Roger Waldron, the president of the Coalition for Government Procurement, called it a win-win-win for GSA, customer agencies and industry.

“All three will gain efficiencies and GSA will address the inconsistencies in the program while also creating greater access to commercial solutions,” he said. “People buy solutions that include products and services all the time so being able to combine that in a single transaction instead of having to go through multiple contracts is an important change. This will address the artificial scope determinations, and it will bring the schedule further to reflect the commercial market where there are not artificial barriers between contracts. It makes the schedules more flexible and easy to use for customer agencies.”

Alan Chvotkin, executive vice president and counsel of the Professional Services Council, said in a release that the consolidation effort is a logical evolution for GSA and the schedules program.

“There may be some bumps along the road, but when this process is complete, it should be a win-win for government and industry and make for a more efficient federal acquisition experience,” he said. “We look forward to working with GSA during the implementation, just as we did when the professional services schedule was consolidated in 2015.”

Larry Allen, president of Allen Federal Business Partners and a long-time GSA expert, said in a release that it will be incumbent on GSA to ensure they organize and promote the consolidation effort in a clear, user-friendly manner.

“While it is certainly quite possible that the consolidation may mean that [vendors] will have different contracting officers or specialists approve modifications down the road, no changes will be immediate,” he said. “GSA’s unionized workforce would also have to approve of any consolidation of work that involved shifting workloads among the regions.”

Waldron added that communication will be important for GSA over the next two years. He said when GSA tried to create a corporate schedule in the late 1990s as a consolidation effort, the initiative failed because there were too many internal hurdles.

But part of the problem back then was how GSA was organized.

“With this management team in place with Emily, Alan and Stephanie, there is a high degree of confidence that they understand both the external and internal challenges and will tackle them head on,” Waldron said. “Their big challenge will be to keep it simple and straightforward.
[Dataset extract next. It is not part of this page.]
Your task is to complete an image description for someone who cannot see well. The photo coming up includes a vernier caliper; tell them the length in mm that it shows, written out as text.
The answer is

The changes have to be easily understood and relatively easy to implement.”

Shutt added that previous attempts ran into some obstacles that couldn’t be overcome. So this time, she led a working group that talked to contracting officers who went through the original consolidation effort about why the effort failed.

“A lot of it was the technology. We had paper contracts back then and dealing with paper contracts was a big deterrent to doing the consolidation and basically we had one contracting officer for one contract,” she said. “Right now, we have that timing and the technology so we are at the point where we could actually make this happen.”